Highest legislative priority: Pay raises for state employees
By By Amy Tuck
Dec. 12, 2001
During the last week of November, the Joint Legislative Budget Committee adopted its budget recommendation to the Legislature for fiscal year 2003.
The adoption of the recommendation marked the end of a three-month long endeavor to develop a plan to allocate this State's limited financial resources among its competing budget needs. With the State and nation coping with the effects of a national economic slowdown, the Joint Legislative Budget Committee was faced with some of the most challenging fiscal constraints it has ever dealt with.
The good news is that the committee has adopted a prudent spending plan that maintains a workable level of funding for all areas of government, but deals realistically with the reduced levels of resources anticipated to be available.
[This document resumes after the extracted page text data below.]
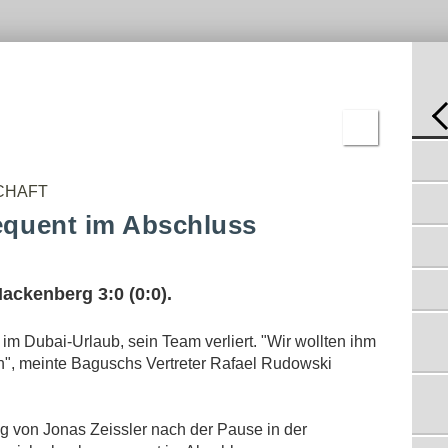
-
C-
REN
JUGEND
BNISSE
D-
JUGEND
E-
JUGEND
F-
JUGEND
BAMBINI
PREMIERE AUF DEM NEUEN
KUNSTRASENPLATZ IN BERGISCH BORN
ERGEBNISSE
19.05.2014
CHAFT
EREIGNISREICHE SCHLUSSPHASE
quent im Abschluss
12.05.2014
ÜBERLEGEN GEFÜHRTE ERSTE HALBZEIT
04.05.2014
ackenberg 3:0 (0:0).
"DREI BLÖDE DINGER KASSIERT"
01.05.2014
m Dubai-Urlaub, sein Team verliert. "Wir wollten ihm
HEIMNIEDERLAGE GEGEN
RADEVORMWALD
en", meinte Baguschs Vertreter Rafael Rudowski
28.04.2014
"KAMPF NICHT ANGENOMMEN"
22.04.2014
 von Jonas Zeissler nach der Pause in der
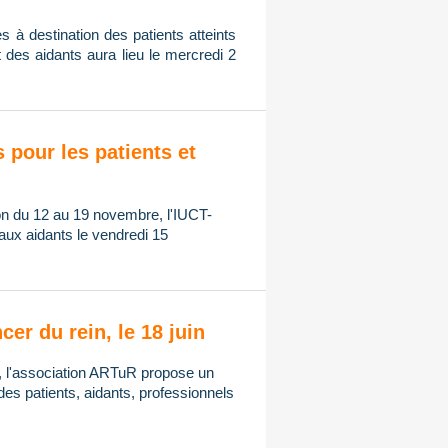
s à destination des patients atteints
t des aidants aura lieu le mercredi 2
s pour les patients et
ion du 12 au 19 novembre, l'IUCT-
aux aidants le vendredi 15
cer du rein, le 18 juin
n, l'association ARTuR propose un
 des patients, aidants, professionnels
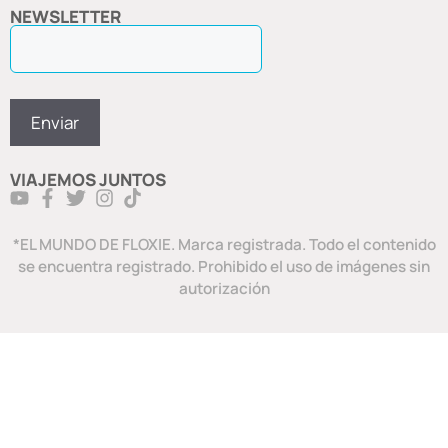
NEWSLETTER
VIAJEMOS JUNTOS
*EL MUNDO DE FLOXIE. Marca registrada. Todo el contenido
se encuentra registrado. Prohibido el uso de imágenes sin
autorización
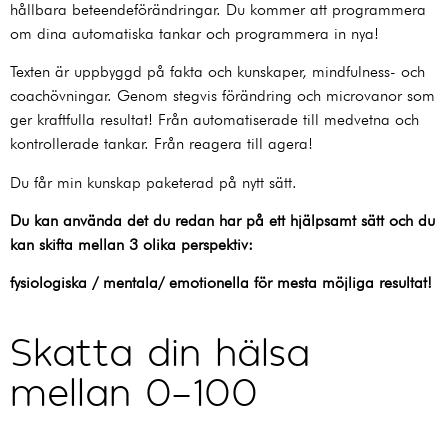
hållbara beteendeförändringar. Du kommer att programmera
om dina automatiska tankar och programmera in nya!
Texten är uppbyggd på fakta och kunskaper, mindfulness- och
coachövningar. Genom stegvis förändring och microvanor som
ger kraftfulla resultat! Från automatiserade till medvetna och
kontrollerade tankar. Från reagera till agera!
Du får min kunskap paketerad på nytt sätt.
Du kan använda det du redan har på ett hjälpsamt sätt och du
kan skifta mellan 3 olika perspektiv:
fysiologiska / mentala/ emotionella för mesta möjliga resultat!
Skatta din hälsa
mellan 0-100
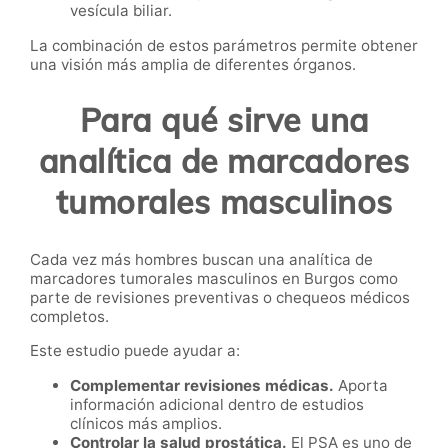
vesícula biliar.
La combinación de estos parámetros permite obtener
una visión más amplia de diferentes órganos.
Para qué sirve una
analítica de marcadores
tumorales masculinos
Cada vez más hombres buscan una analítica de
marcadores tumorales masculinos en Burgos como
parte de revisiones preventivas o chequeos médicos
completos.
Este estudio puede ayudar a:
Complementar revisiones médicas.
Aporta
información adicional dentro de estudios
clínicos más amplios.
Controlar la salud prostática.
El PSA es uno de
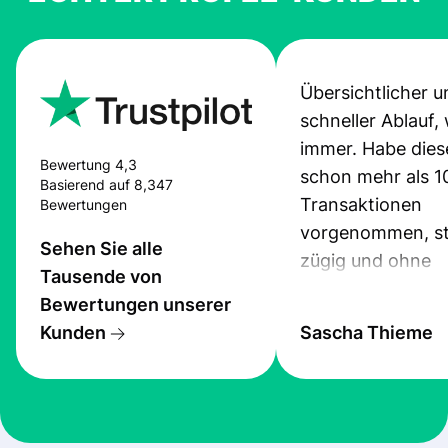
Übersichtlicher u
schneller Ablauf,
immer. Habe dies
Bewertung 4,3
schon mehr als 1
Basierend auf 8,347
Transaktionen
Bewertungen
vorgenommen, st
Sehen Sie alle
zügig und ohne
Tausende von
Probleme.
Bewertungen unserer
Kunden
Sascha Thieme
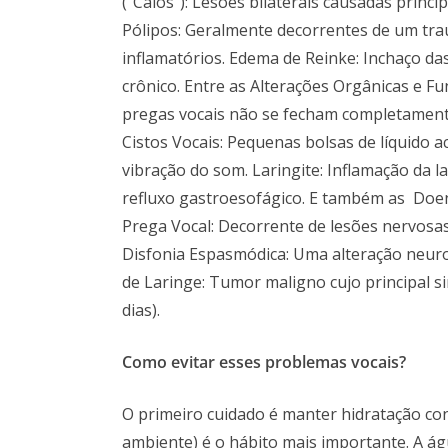
(“Calos”): Lesões bilaterais causadas princ
Pólipos: Geralmente decorrentes de um tra
inflamatórios. Edema de Reinke: Inchaço da
crônico. Entre as Alterações Orgânicas e Fu
pregas vocais não se fecham completamente
Cistos Vocais: Pequenas bolsas de líquido 
vibração do som. Laringite: Inflamação da l
refluxo gastroesofágico. E também as Doen
Prega Vocal: Decorrente de lesões nervosas
Disfonia Espasmódica: Uma alteração neuro
de Laringe: Tumor maligno cujo principal si
dias).
Como evitar esses problemas vocais?
O primeiro cuidado é manter hidratação c
ambiente) é o hábito mais importante. A ág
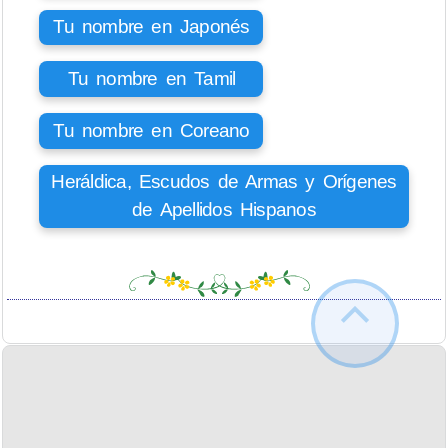
Tu nombre en Japonés
Tu nombre en Tamil
Tu nombre en Coreano
Heráldica, Escudos de Armas y Orígenes
de Apellidos Hispanos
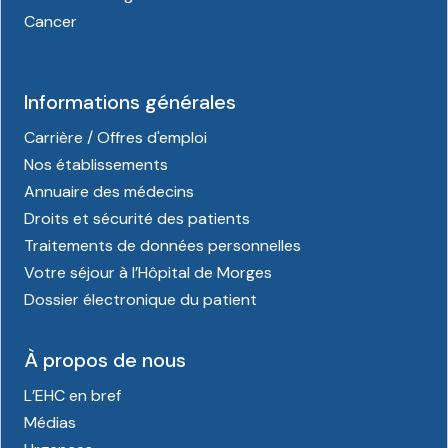
Cancer
Informations générales
Carrière / Offres d'emploi
Nos établissements
Annuaire des médecins
Droits et sécurité des patients
Traitements de données personnelles
Votre séjour à l’Hôpital de Morges
Dossier électronique du patient
À propos de nous
L’EHC en bref
Médias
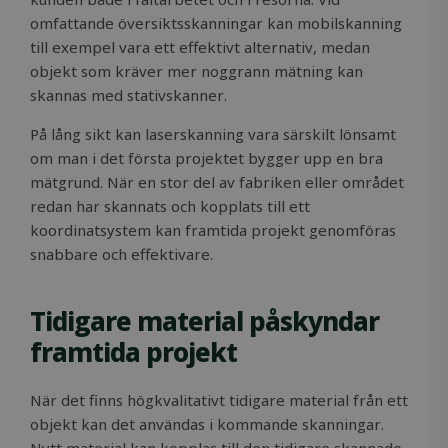
to calculate
data of all
visitor,
omfattande översiktsskanningar kan mobilskanning
website
session and
visitors. T
till exempel vara ett effektivt alternativ, medan
campaign
includes;
data for the
pages vie
objekt som kräver mer noggrann mätning kan
sites analyti
visitor so
reports.
and time
skannas med stativskanner.
spent on 
sib_cuid
.solidcomp.com
6 months
This cookie 
site
17 hours
used to
På lång sikt kan laserskanning vara särskilt lönsamt
identify the
YSC
Session
This cooki
Google LLC
om man i det första projektet bygger upp en bra
visitor
set by
.youtube.com
through an
YouTube 
mätgrund. När en stor del av fabriken eller området
application. 
track view
enables the
redan har skannats och kopplats till ett
embedde
website to
videos.
koordinatsystem kan framtida projekt genomföras
track visitor
behavior an
VISITOR_INFO1_LIVE
5 months
This cooki
Google LLC
snabbare och effektivare.
measure sit
4 weeks
set by
.youtube.com
performanc
Youtube t
keep track
user
Tidigare material påskyndar
preferenc
for Youtu
framtida projekt
videos
embedded
sites;it ca
determin
När det finns högkvalitativt tidigare material från ett
whether t
website vi
objekt kan det användas i kommande skanningar.
is using th
new or ol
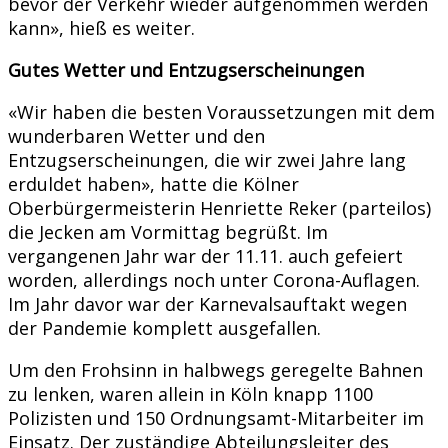
bevor der Verkehr wieder aufgenommen werden
kann», hieß es weiter.
Gutes Wetter und Entzugserscheinungen
«Wir haben die besten Voraussetzungen mit dem
wunderbaren Wetter und den
Entzugserscheinungen, die wir zwei Jahre lang
erduldet haben», hatte die Kölner
Oberbürgermeisterin Henriette Reker (parteilos)
die Jecken am Vormittag begrüßt. Im
vergangenen Jahr war der 11.11. auch gefeiert
worden, allerdings noch unter Corona-Auflagen.
Im Jahr davor war der Karnevalsauftakt wegen
der Pandemie komplett ausgefallen.
Um den Frohsinn in halbwegs geregelte Bahnen
zu lenken, waren allein in Köln knapp 1100
Polizisten und 150 Ordnungsamt-Mitarbeiter im
Einsatz. Der zuständige Abteilungsleiter des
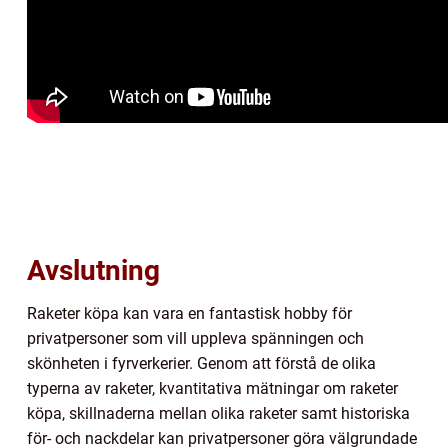
Avslutning
Raketer köpa kan vara en fantastisk hobby för
privatpersoner som vill uppleva spänningen och
skönheten i fyrverkerier. Genom att förstå de olika
typerna av raketer, kvantitativa mätningar om raketer
köpa, skillnaderna mellan olika raketer samt historiska
för- och nackdelar kan privatpersoner göra välgrundade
In developing its proposed budget, the Joint Legislative Budget Committee followed the recommendation of the professional Revenue Estimating Committee in projecting revenues for both the current year and fiscal year 2003. The fiscal year 2002 estimate was revised downward from 3.7 percent growth to 0.7 percent, largely due to a delayed economic recovery resulting from the September 11th attacks.
For fiscal year 2003, the Revenue Estimating Committee recommended an estimate of 4.3 percent growth, which mirrors the predictions of many national economists for an economic recovery to begin near the middle of calendar year 2002. Given the importance of the estimate, the Joint Legislative Budget Committee felt that it was important to rely upon our professional forecasters rather than to pick a number out of thin air.
But even with the projected 4.3 percent revenue growth, the available revenue for fiscal year 2003 will be $18.4 million less than the level upon which the current fiscal year 2002 appropriations were based. So the Joint Legislative Budget Committee was faced with difficult choices.
As the committee proceeded to work on the fiscal year 2003 budget, two priority goals emerged: 1) Maintaining a workable level of funding for state
governmental services despite a reduction in funds available, and 2) Providing higher compensation for the state government workforce, the service providers of the state.
In the end, the committee made the difficult choice to reallocate funds within the state budget in order to fund what it believes to be the Legislature's highest priority: higher compensation for the people who deliver the services of government to the people of Mississippi.
These people span a range of occupations: from university professor to community college instructor, from conservation officer to correctional officer, from
school bus driver to the 25,000 teachers in our public schools. Long overdue salary increases were a goal of the Joint Legislative Budget Committee.
This state has an investment in and a commitment to the valuable men and women who deliver the services of state government. The Committee acted to protect this investment and to honor this commitment by providing salary and benefit increases to these existing employees. Some of these employees will have worked for three years without a salary increase by the time a fiscal year 2003 budget is implemented.
In the private sector, employers do not want to lose employees in whom they have an investment. The same principle applies in state government. The taxpayers of Mississippi have an investment in a trained state government workforce and the action of this Committee will help keep experienced employees providing the services of government.
The funds earmarked for salary increases include $72.5 million to fund the second year of the five-year teacher salary package enacted in the 2000 Session. Also included is $8 million for university faculty and staff, $2.3 million for community college faculty and staff and $11.9 million for state agency employees.
In order to achieve this goal, the committee has reallocated funds in order to live within a tight budget, just as many Mississippi families are doing right now. Funds have been shifted away from less important aspects of government like automobiles, copiers and conference travel and have been redirected to the more important aspect of government: the employees who make our state government work.
This redirection of funding was achieved through targeted reductions to existing budgets, which involve reducing funding for vacant positions, reducing travel, deferring equipment purchases, and other changes. In many cases, this budget will require that agencies deliver the same services with less money.
The budget recommendation for fiscal year 2003 represents the Joint Legislative Budget Committee's best effort to help state government "live within its means" during the current economic slowdown. The budget recommendation represents a true "balanced budget," one that is balanced on existing revenues from existing revenue sources and one that includes no new taxes.
While the 2002 Legislature will certainly make changes to the proposal, the Joint Legislative Budget Committee recommendation represents an excellent starting point for crafting a final state budget for fiscal year 2003.